Exercise requirements: Transcribe the entries that come next exactly, but not the pictures they contain.

(Saved data entries)
Start of Block

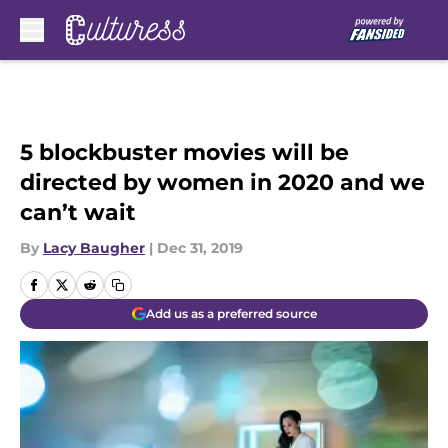
Skip to main content
5 blockbuster movies will be
directed by women in 2020 and we
can’t wait
By
Lacy Baugher
|
Dec 31, 2019
Add us as a preferred source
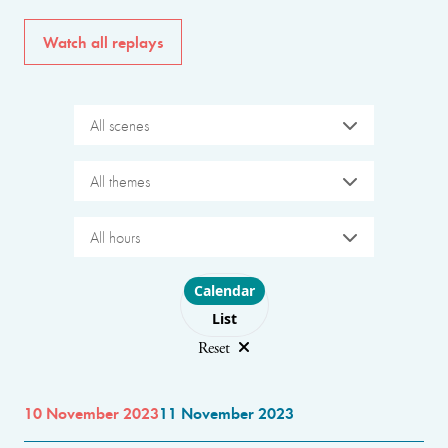
Watch all replays
All scenes
All themes
All hours
Choose layout
Calendar
List
Reset
10 November 2023
11 November 2023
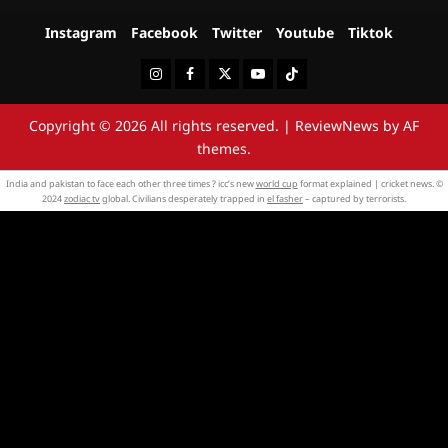
Instagram
Facebook
Twitter
Youtube
Tiktok
Instagram
Facebook
Twitter
Youtube
Tiktok
Copyright © 2026 All rights reserved.
|
ReviewNews
by AF
themes.
India and pakistan to face each other three times ? icc’s new
world cup
format explained | cricket news. ©
2024
zodiac tv
global. Civilians desperately trapped in
el fasher
– captured by terrorists.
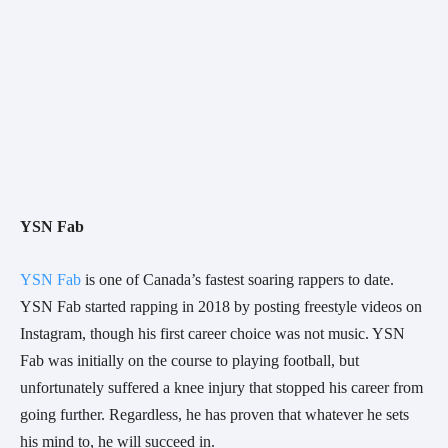
YSN Fab
YSN Fab
 is one of Canada’s fastest soaring rappers to date. 
YSN Fab started rapping in 2018 by posting freestyle videos on 
Instagram, though his first career choice was not music. YSN 
Fab was initially on the course to playing football, but 
unfortunately suffered a knee injury that stopped his career from 
going further. Regardless, he has proven that whatever he sets 
his mind to, he will succeed in.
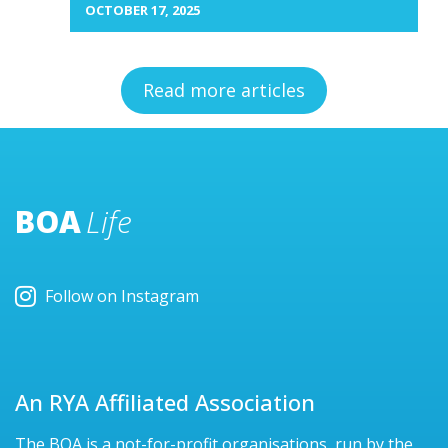
OCTOBER 17, 2025
Read more articles
BOA
Life
Follow on Instagram
An RYA Affiliated Association
The BOA is a not-for-profit organisations, run by the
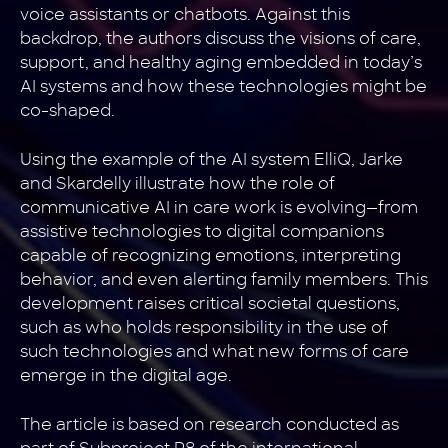
voice assistants or chatbots. Against this
backdrop, the authors discuss the visions of care,
support, and healthy aging embedded in today’s
AI systems and how these technologies might be
co-shaped.
Using the example of the AI system ElliQ, Jarke
and Skardelly illustrate how the role of
communicative AI in care work is evolving—from
assistive technologies to digital companions
capable of recognizing emotions, interpreting
behavior, and even alerting family members. This
development raises critical societal questions,
such as who holds responsibility in the use of
such technologies and what new forms of care
emerge in the digital age.
The article is based on research conducted as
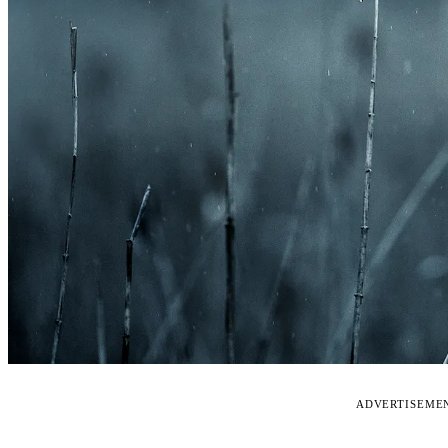
ADVERTISEME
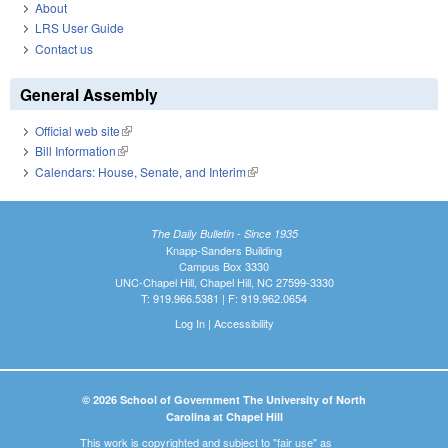
About
LRS User Guide
Contact us
General Assembly
Official web site
(link is external)
Bill Information
(link is external)
Calendars: House, Senate, and Interim
(link is external)
The Daily Bulletin - Since 1935
Knapp-Sanders Building
Campus Box 3330
UNC-Chapel Hill, Chapel Hill, NC 27599-3330
T: 919.966.5381 | F: 919.962.0654
Log In
|
Accessibility
© 2026 School of Government The University of North
Carolina at Chapel Hill
This work is copyrighted and subject to "fair use" as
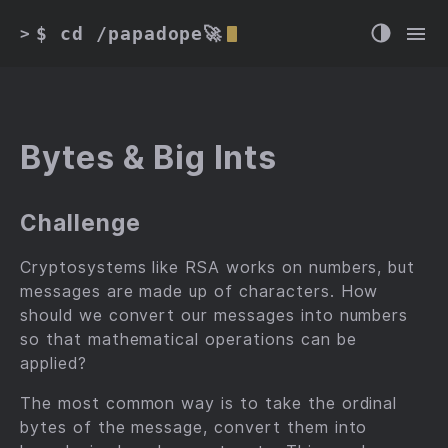
$ cd /papadope🚀
>
Bytes & Big Ints
Challenge
Cryptosystems like RSA works on numbers, but
messages are made up of characters. How
should we convert our messages into numbers
so that mathematical operations can be
applied?
The most common way is to take the ordinal
bytes of the message, convert them into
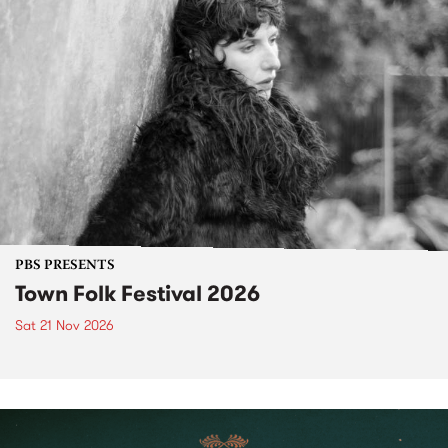
PBS PRESENTS
Town Folk Festival 2026
Sat 21 Nov 2026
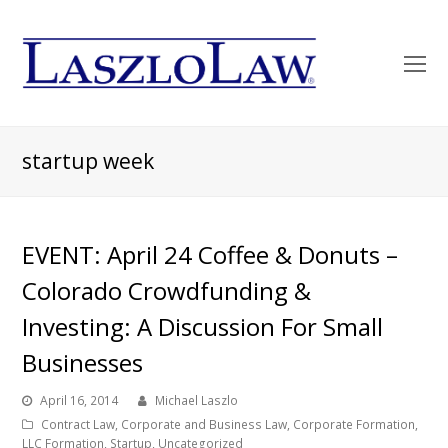
O
Mo
M
startup week
EVENT: April 24 Coffee & Donuts –
Colorado Crowdfunding &
Investing: A Discussion For Small
Businesses
April 16, 2014
Michael Laszlo
Contract Law
,
Corporate and Business Law
,
Corporate Formation
,
LLC Formation
,
Startup
,
Uncategorized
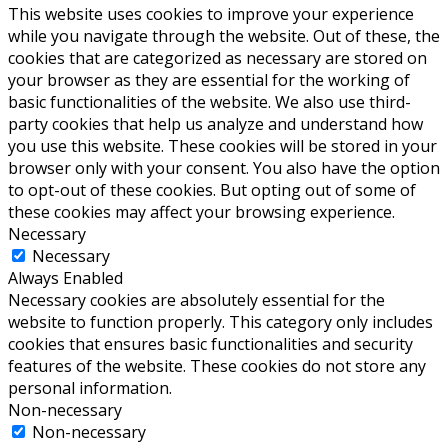
This website uses cookies to improve your experience
while you navigate through the website. Out of these, the
cookies that are categorized as necessary are stored on
your browser as they are essential for the working of
basic functionalities of the website. We also use third-
party cookies that help us analyze and understand how
you use this website. These cookies will be stored in your
browser only with your consent. You also have the option
to opt-out of these cookies. But opting out of some of
these cookies may affect your browsing experience.
Necessary
Necessary
Always Enabled
Necessary cookies are absolutely essential for the
website to function properly. This category only includes
cookies that ensures basic functionalities and security
features of the website. These cookies do not store any
personal information.
Non-necessary
Non-necessary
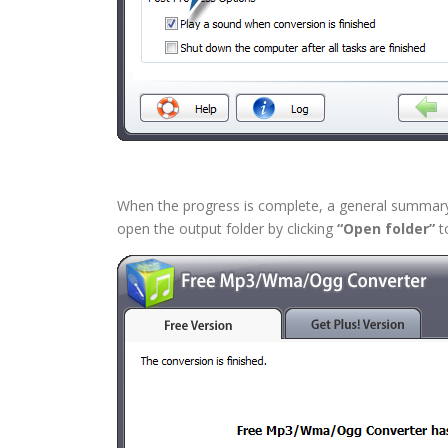
When the progress is complete, a general summary a
open the output folder by clicking
“Open folder”
to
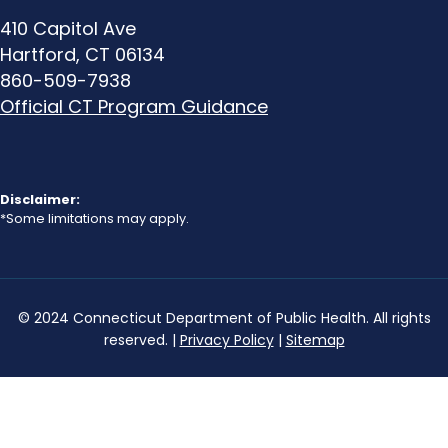
410 Capitol Ave
Hartford, CT 06134
860-509-7938
Official CT Program Guidance
Disclaimer:
*Some limitations may apply.
© 2024 Connecticut Department of Public Health. All rights
reserved. |
Privacy Policy
|
Sitemap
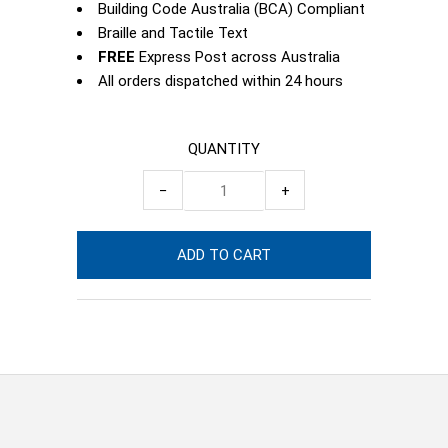
Building Code Australia (BCA) Compliant
Braille and Tactile Text
FREE
Express Post across Australia
All orders dispatched within 24 hours
QUANTITY
−
+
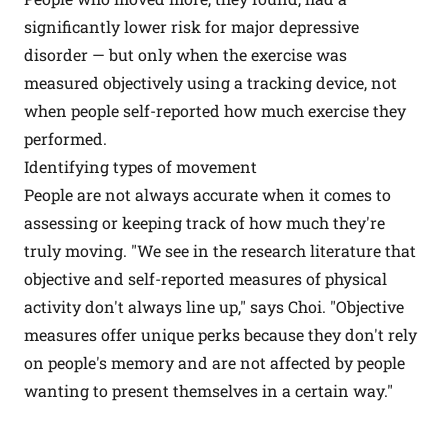
significantly lower risk for major depressive
disorder — but only when the exercise was
measured objectively using a tracking device, not
when people self-reported how much exercise they
performed.
Identifying types of movement
People are not always accurate when it comes to
assessing or keeping track of how much they're
truly moving. "We see in the research literature that
objective and self-reported measures of physical
activity don't always line up," says Choi. "Objective
measures offer unique perks because they don't rely
on people's memory and are not affected by people
wanting to present themselves in a certain way."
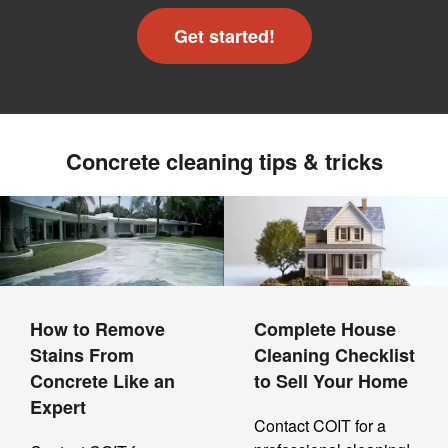
Get started!
Concrete cleaning tips & tricks
How to Remove
Complete House
Stains From
Cleaning Checklist
Concrete Like an
to Sell Your Home
Expert
Contact COIT for a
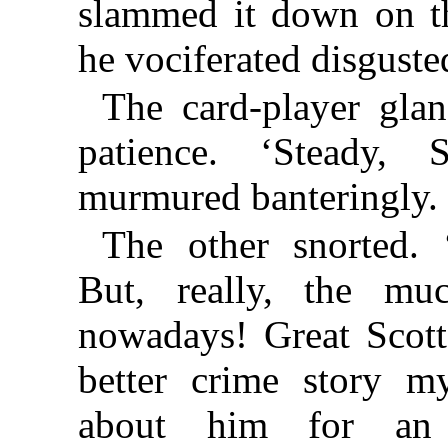
slammed it down on th
he vociferated disguste
The card-player gla
patience. ‘Steady, 
murmured banteringly.
The other snorted. 
But, really, the mu
nowadays! Great Scott
better crime story m
about him for an 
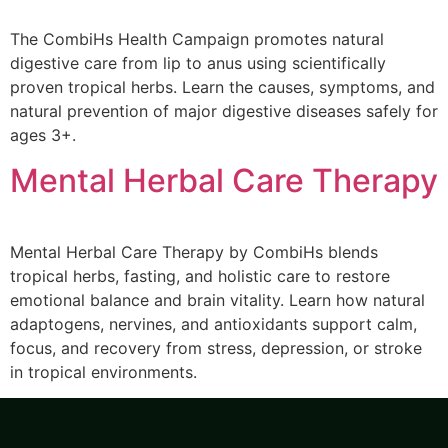
The CombiHs Health Campaign promotes natural
digestive care from lip to anus using scientifically
proven tropical herbs. Learn the causes, symptoms, and
natural prevention of major digestive diseases safely for
ages 3+.
Mental Herbal Care Therapy
Mental Herbal Care Therapy by CombiHs blends
tropical herbs, fasting, and holistic care to restore
emotional balance and brain vitality. Learn how natural
adaptogens, nervines, and antioxidants support calm,
focus, and recovery from stress, depression, or stroke
in tropical environments.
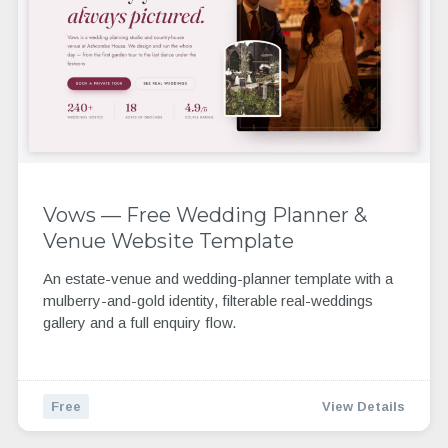
Vows — Free Wedding Planner &
Venue Website Template
An estate-venue and wedding-planner template with a
mulberry-and-gold identity, filterable real-weddings
gallery and a full enquiry flow.
Free
View Details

End of Block

Answer below:
Skip to main content
5 blockbuster movies will be
directed by women in 2020 and we
can’t wait
By
Lacy Baugher
|
Dec 31, 2019
Add us as a preferred source
Watch all replays
All scenes
All themes
All hours
Choose layout
Calendar
List
Reset
10 November 2023
11 November 2023
Instagram
Facebook
Twitter
Youtube
Tiktok
Instagram
Facebook
Twitter
Youtube
Tiktok
Copyright © 2026 All rights reserved.
|
ReviewNews
by AF
themes.
India and pakistan to face each other three times ? icc’s new
world cup
format explained | cricket news. ©
2024
zodiac tv
global. Civilians desperately trapped in
el fasher
– captured by terrorists.
YSN Fab
YSN Fab
 is one of Canada’s fastest soaring rappers to date. 
YSN Fab started rapping in 2018 by posting freestyle videos on 
Instagram, though his first career choice was not music. YSN 
Fab was initially on the course to playing football, but 
unfortunately suffered a knee injury that stopped his career from 
going further. Regardless, he has proven that whatever he sets 
his mind to, he will succeed in.
OCTOBER 17, 2025
Read more articles
BOA
Life
Follow on Instagram
An RYA Affiliated Association
The BOA is a not-for-profit organisations, run by the
voice assistants or chatbots. Against this
backdrop, the authors discuss the visions of care,
support, and healthy aging embedded in today’s
AI systems and how these technologies might be
co-shaped.
Using the example of the AI system ElliQ, Jarke
and Skardelly illustrate how the role of
communicative AI in care work is evolving—from
assistive technologies to digital companions
capable of recognizing emotions, interpreting
behavior, and even alerting family members. This
development raises critical societal questions,
such as who holds responsibility in the use of
such technologies and what new forms of care
emerge in the digital age.
The article is based on research conducted as
ADVERTISEME
About
LRS User Guide
Contact us
General Assembly
Official web site
(link is external)
Bill Information
(link is external)
Calendars: House, Senate, and Interim
(link is external)
The Daily Bulletin - Since 1935
Knapp-Sanders Building
Campus Box 3330
UNC-Chapel Hill, Chapel Hill, NC 27599-3330
T: 919.966.5381 | F: 919.962.0654
Log In
|
Accessibility
© 2026 School of Government The University of North
Carolina at Chapel Hill
This work is copyrighted and subject to "fair use" as
$ cd /papadope🚀
>
Bytes & Big Ints
Challenge
Cryptosystems like RSA works on numbers, but
messages are made up of characters. How
should we convert our messages into numbers
so that mathematical operations can be
applied?
The most common way is to take the ordinal
bytes of the message, convert them into
PBS PRESENTS
Town Folk Festival 2026
Sat 21 Nov 2026
O
Mo
M
startup week
EVENT: April 24 Coffee & Donuts –
Colorado Crowdfunding &
Investing: A Discussion For Small
Businesses
April 16, 2014
Michael Laszlo
Contract Law
,
Corporate and Business Law
,
Corporate Formation
,
LLC Formation
,
Startup
,
Uncategorized
This website uses cookies to improve your experience
while you navigate through the website. Out of these, the
cookies that are categorized as necessary are stored on
your browser as they are essential for the working of
basic functionalities of the website. We also use third-
party cookies that help us analyze and understand how
you use this website. These cookies will be stored in your
browser only with your consent. You also have the option
to opt-out of these cookies. But opting out of some of
these cookies may affect your browsing experience.
Necessary
Necessary
Always Enabled
Necessary cookies are absolutely essential for the
website to function properly. This category only includes
cookies that ensures basic functionalities and security
features of the website. These cookies do not store any
personal information.
Non-necessary
Non-necessary
When the progress is complete, a general summary a
open the output folder by clicking
“Open folder”
to
410 Capitol Ave
Hartford, CT 06134
860-509-7938
Official CT Program Guidance
Disclaimer:
*Some limitations may apply.
© 2024 Connecticut Department of Public Health. All rights
reserved. |
Privacy Policy
|
Sitemap
Building Code Australia (BCA) Compliant
Braille and Tactile Text
FREE
Express Post across Australia
All orders dispatched within 24 hours
QUANTITY
−
+
significantly lower risk for major depressive
disorder — but only when the exercise was
measured objectively using a tracking device, not
when people self-reported how much exercise they
performed.
Identifying types of movement
People are not always accurate when it comes to
assessing or keeping track of how much they're
truly moving. "We see in the research literature that
objective and self-reported measures of physical
activity don't always line up," says Choi. "Objective
measures offer unique perks because they don't rely
on people's memory and are not affected by people
wanting to present themselves in a certain way."
Get started!
Concrete cleaning tips & tricks
How to Remove
Complete House
Stains From
Cleaning Checklist
Concrete Like an
to Sell Your Home
Expert
Contact COIT for a
slammed it down on th
he vociferated disguste
The card-player gla
patience. ‘Steady, 
murmured banteringly.
The other snorted. 
But, really, the mu
nowadays! Great Scott
better crime story m
about him for an 
The CombiHs Health Campaign promotes natural
digestive care from lip to anus using scientifically
proven tropical herbs. Learn the causes, symptoms, and
natural prevention of major digestive diseases safely for
ages 3+.
Mental Herbal Care Therapy
Mental Herbal Care Therapy by CombiHs blends
tropical herbs, fasting, and holistic care to restore
emotional balance and brain vitality. Learn how natural
adaptogens, nervines, and antioxidants support calm,
focus, and recovery from stress, depression, or stroke
in tropical environments.
Vows — Free Wedding Planner &
Venue Website Template
An estate-venue and wedding-planner template with a
mulberry-and-gold identity, filterable real-weddings
gallery and a full enquiry flow.
Free
View Details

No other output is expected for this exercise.